- Born: 1969 (age 56–57)
- Known for: Sculpture
- Awards: MacArthur Fellow, Guggenheim Fellow

= Vincent Fecteau =

American artist

Vincent Fecteau (born 1969) is an American sculptor based in San Francisco. He graduated from Wesleyan University in 1992.

He is known for working with ordinary materials such as foamcore, seashells, string, rubber bands, paper clips, walnut shells, and popsicle sticks, and transforming them into beautifully precise handcrafted sculptures. Constructed of papier-mâché, Fecteau often works on several sculptures at a time, taking a year or longer to finish each work. He layers materials and textures, revealing a painstaking creative process that alters significantly the original spherical shapes.

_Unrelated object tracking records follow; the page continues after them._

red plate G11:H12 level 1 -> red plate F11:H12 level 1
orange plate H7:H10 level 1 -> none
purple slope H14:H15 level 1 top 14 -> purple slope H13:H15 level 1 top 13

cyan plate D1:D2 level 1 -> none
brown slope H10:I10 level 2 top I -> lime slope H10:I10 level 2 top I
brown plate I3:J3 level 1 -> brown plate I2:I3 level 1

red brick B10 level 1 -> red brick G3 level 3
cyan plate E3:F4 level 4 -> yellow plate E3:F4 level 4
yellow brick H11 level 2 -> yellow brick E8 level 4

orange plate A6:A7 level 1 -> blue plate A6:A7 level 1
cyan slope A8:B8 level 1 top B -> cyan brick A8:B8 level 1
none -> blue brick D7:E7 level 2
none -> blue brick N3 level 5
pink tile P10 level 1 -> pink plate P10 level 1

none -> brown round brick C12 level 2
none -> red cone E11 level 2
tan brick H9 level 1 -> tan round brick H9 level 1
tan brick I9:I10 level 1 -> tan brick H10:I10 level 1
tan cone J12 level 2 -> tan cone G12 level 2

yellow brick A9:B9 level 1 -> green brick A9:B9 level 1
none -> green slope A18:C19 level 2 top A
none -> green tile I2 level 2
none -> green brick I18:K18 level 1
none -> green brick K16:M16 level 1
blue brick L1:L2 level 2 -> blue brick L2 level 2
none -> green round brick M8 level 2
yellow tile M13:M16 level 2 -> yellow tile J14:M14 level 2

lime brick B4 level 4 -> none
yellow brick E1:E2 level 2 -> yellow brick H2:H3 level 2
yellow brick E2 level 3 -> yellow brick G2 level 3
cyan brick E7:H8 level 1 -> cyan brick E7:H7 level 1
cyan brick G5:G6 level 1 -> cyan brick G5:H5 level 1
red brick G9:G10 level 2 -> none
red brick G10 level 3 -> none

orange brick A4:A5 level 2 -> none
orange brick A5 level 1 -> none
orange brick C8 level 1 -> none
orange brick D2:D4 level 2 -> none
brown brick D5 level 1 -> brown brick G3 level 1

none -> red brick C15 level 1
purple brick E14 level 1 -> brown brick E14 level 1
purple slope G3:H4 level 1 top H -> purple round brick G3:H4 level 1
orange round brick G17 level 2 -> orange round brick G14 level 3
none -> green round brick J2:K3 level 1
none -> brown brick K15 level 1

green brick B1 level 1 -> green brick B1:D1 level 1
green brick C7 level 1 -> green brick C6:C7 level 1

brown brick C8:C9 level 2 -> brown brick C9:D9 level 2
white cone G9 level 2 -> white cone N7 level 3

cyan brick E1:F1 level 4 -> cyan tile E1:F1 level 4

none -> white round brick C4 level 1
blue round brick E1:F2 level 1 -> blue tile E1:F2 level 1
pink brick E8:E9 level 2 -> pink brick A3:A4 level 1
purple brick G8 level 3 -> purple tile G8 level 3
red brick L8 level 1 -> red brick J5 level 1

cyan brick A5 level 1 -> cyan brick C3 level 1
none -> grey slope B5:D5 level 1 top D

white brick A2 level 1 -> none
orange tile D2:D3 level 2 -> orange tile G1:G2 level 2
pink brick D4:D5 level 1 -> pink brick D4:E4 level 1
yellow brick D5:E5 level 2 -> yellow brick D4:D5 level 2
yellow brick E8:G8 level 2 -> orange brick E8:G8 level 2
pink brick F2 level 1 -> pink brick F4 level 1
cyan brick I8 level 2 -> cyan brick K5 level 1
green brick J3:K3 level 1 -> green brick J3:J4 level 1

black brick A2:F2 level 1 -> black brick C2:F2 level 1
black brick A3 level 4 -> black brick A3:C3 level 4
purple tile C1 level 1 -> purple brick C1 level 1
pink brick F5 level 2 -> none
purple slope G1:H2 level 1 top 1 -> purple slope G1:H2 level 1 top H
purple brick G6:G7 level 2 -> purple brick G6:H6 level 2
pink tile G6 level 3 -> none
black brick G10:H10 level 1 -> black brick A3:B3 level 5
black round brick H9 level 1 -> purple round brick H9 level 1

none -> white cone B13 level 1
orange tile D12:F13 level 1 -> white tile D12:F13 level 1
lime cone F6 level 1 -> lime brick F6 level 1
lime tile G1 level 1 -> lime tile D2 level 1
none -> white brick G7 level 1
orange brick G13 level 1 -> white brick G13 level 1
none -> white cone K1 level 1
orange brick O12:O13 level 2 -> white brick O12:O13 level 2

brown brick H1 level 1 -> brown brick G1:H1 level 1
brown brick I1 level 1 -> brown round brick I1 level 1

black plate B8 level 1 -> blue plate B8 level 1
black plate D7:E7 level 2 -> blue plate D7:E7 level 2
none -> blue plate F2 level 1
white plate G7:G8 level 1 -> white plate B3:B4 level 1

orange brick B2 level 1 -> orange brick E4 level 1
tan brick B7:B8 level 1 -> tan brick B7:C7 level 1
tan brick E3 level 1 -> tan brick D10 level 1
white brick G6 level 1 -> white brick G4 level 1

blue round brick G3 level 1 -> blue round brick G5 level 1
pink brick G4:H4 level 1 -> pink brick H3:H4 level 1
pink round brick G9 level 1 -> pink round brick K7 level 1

Fecteau's art has been included in numerous exhibitions, including the 2002 and 2012 Whitney Biennial, the 2013 Carnegie International, and a 2008 solo exhibition at the Art Institute of Chicago, Focus: Vincent Fecteau, New Work. In 2005, the Guggenheim Foundation announced Vincent Fecteau as recipient of their fellowship. A MacAuthur Foundation fellowship (commonly known as a "genius grant") followed in 2016. His work is held in the collections of the Museum of Modern Art and the San Francisco Museum of Modern Art.

Vincent Fecteau is represented by Matthew Marks and Galerie Buchholz.